К вечеру мороз усилился, вокруг горящих фонарей мерцали радужные нимбы, прохожие трусили орой рысью, тёрли уши и носы, зябко кутались в шарфы и поднятые воротники. «Сейчас пожрать что-нибудь и чая погорячей», — Андрон в предвкушении ужина прибавил шагу, с ритмичным скрипом полетел как на крыльях, но неожиданно замедлил ход и остановился, вглядываясь. Посмотреть было на что, даже послушать — на Лермонтовском у памятника другу Мартынова расхаживал по-строевому хороший человек майор в отставке Иван Ильич и выводил несвязно, хрипатым голосом:

— И от Москвы до Британских морей Красная Армия всех сильней!

Его коричневого колера болгарская дублёнка распахнулась, невиданная шапка из австралийского опоссума сбилась набок, и сам он был лицом невероятно красен, вывален в снегу и в общем-целом пьян до изумления. Это ж надо так набраться — ать-два, ать-два, ать-два, затем чёткий разворот по уставу, как полагается, через левое плечо, и снова чеканный шаг, торжественный, строевой, с оттянутым носком, на всю ступню. И песня:

«Так пусть же Красная… непобедимая… своей мозолистой рукой…»

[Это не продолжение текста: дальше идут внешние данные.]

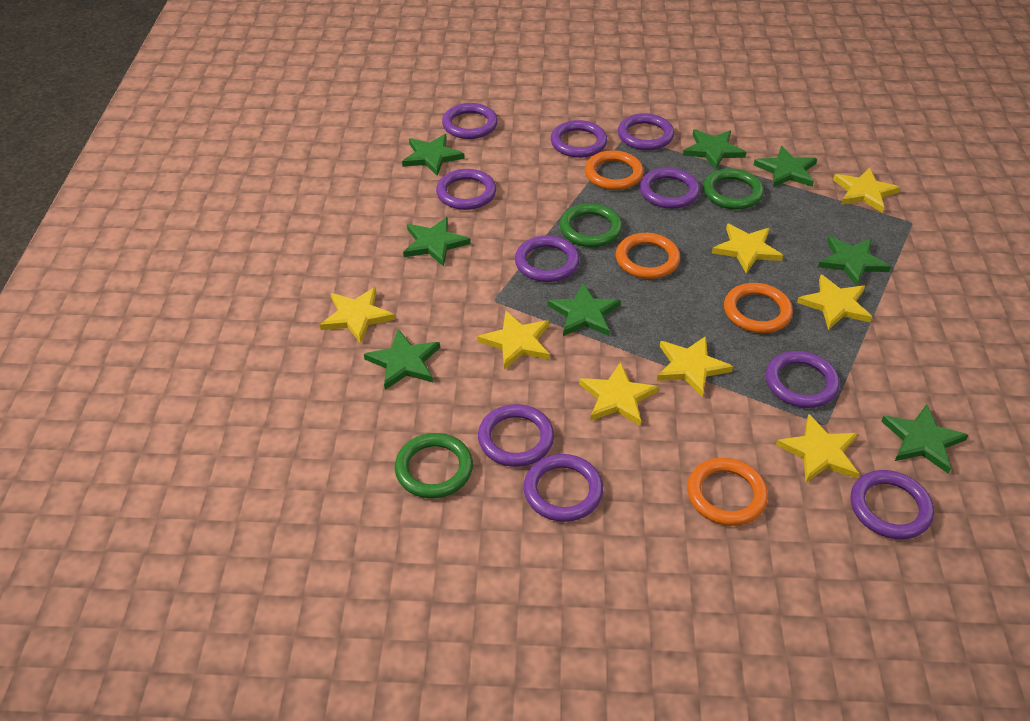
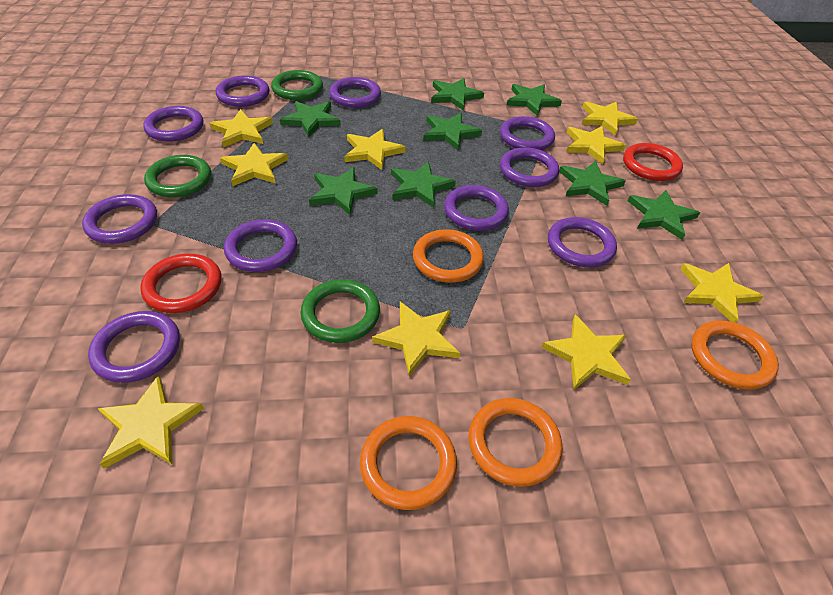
red ring: 0 -> 2
yellow star: 8 -> 9

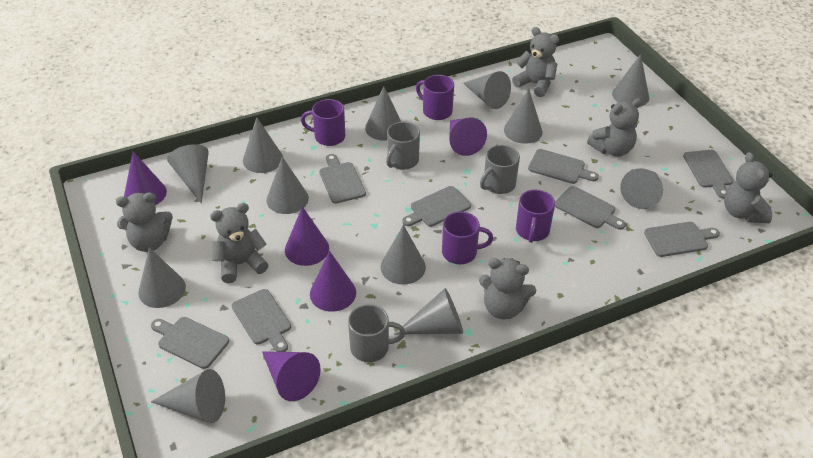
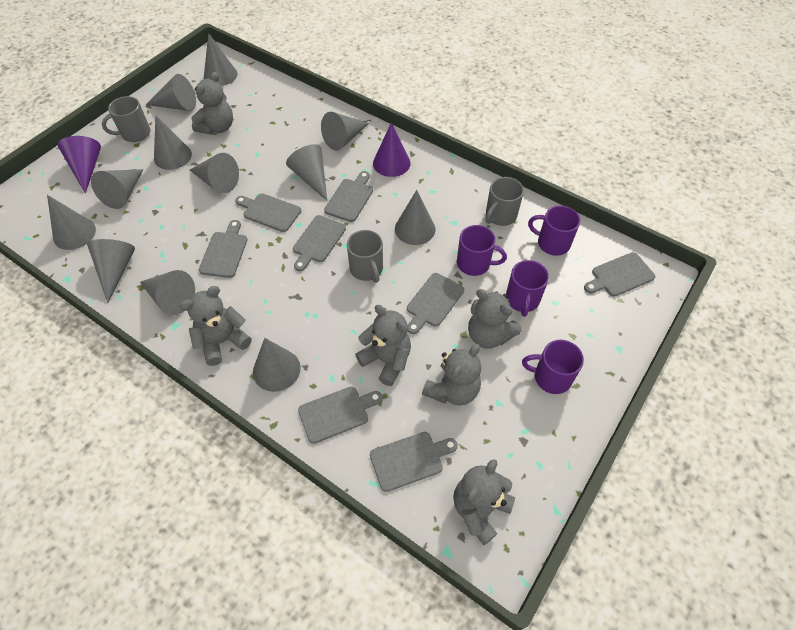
purple cone: 5 -> 2

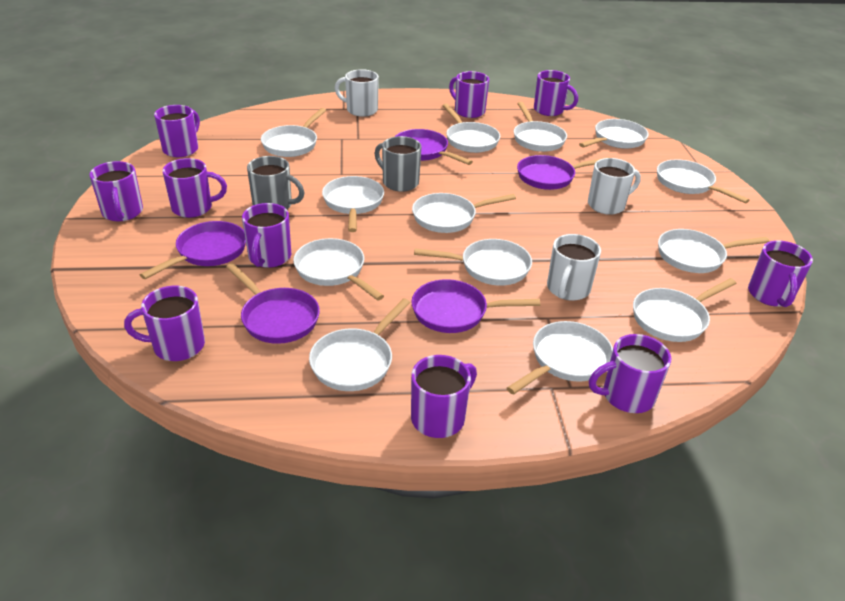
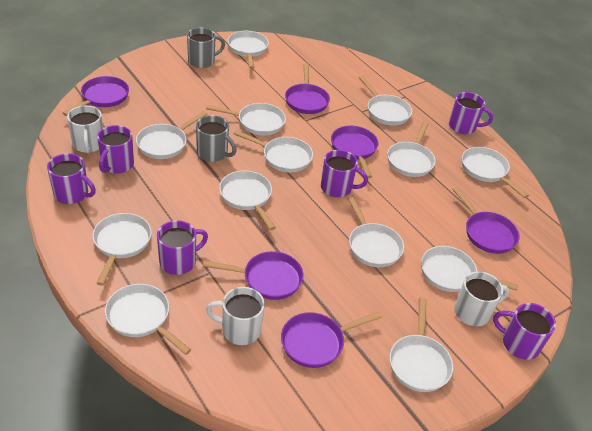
purple mug: 10 -> 6
purple pan: 5 -> 6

К чему ведёт такая строевая подготовка предугадать несложно — или мордой в снег до полного посинения, или в лапы рабоче-крестьянской милиции, очень даже загребущие, между прочим. Не будет ни болгарской, коричневого колера дублёнки, ни дивной шапки из австралийского опоссума, ни завалявшегося в карманах презренного металла, подделывание которого преследуется по закону. Опять-таки все кончится радикальной синевой — по всей роже. Словом, перспективы у марширующего ветерана были безрадостны. Это у лапинского-то однополчанина, с честью проводившего того в последний путь? Ни в жисть!

— Иван Ильич, вольно! Оправиться! — скомандовал Андрон и вытащил из снега ушанку из опоссума. — Давай, бери шинель, пошли домой. Ты где живёшь-то?

— Товарищ генерал, представляюсь по случаю вступления в должность!

Вытянувшись, отставной майор принялся рапортовать по всей форме, однако, так и не закончив, все же дал надеть многострадальную шапку и застегнуть облеванный тулуп, с третьей попытки припомнил номер телефона.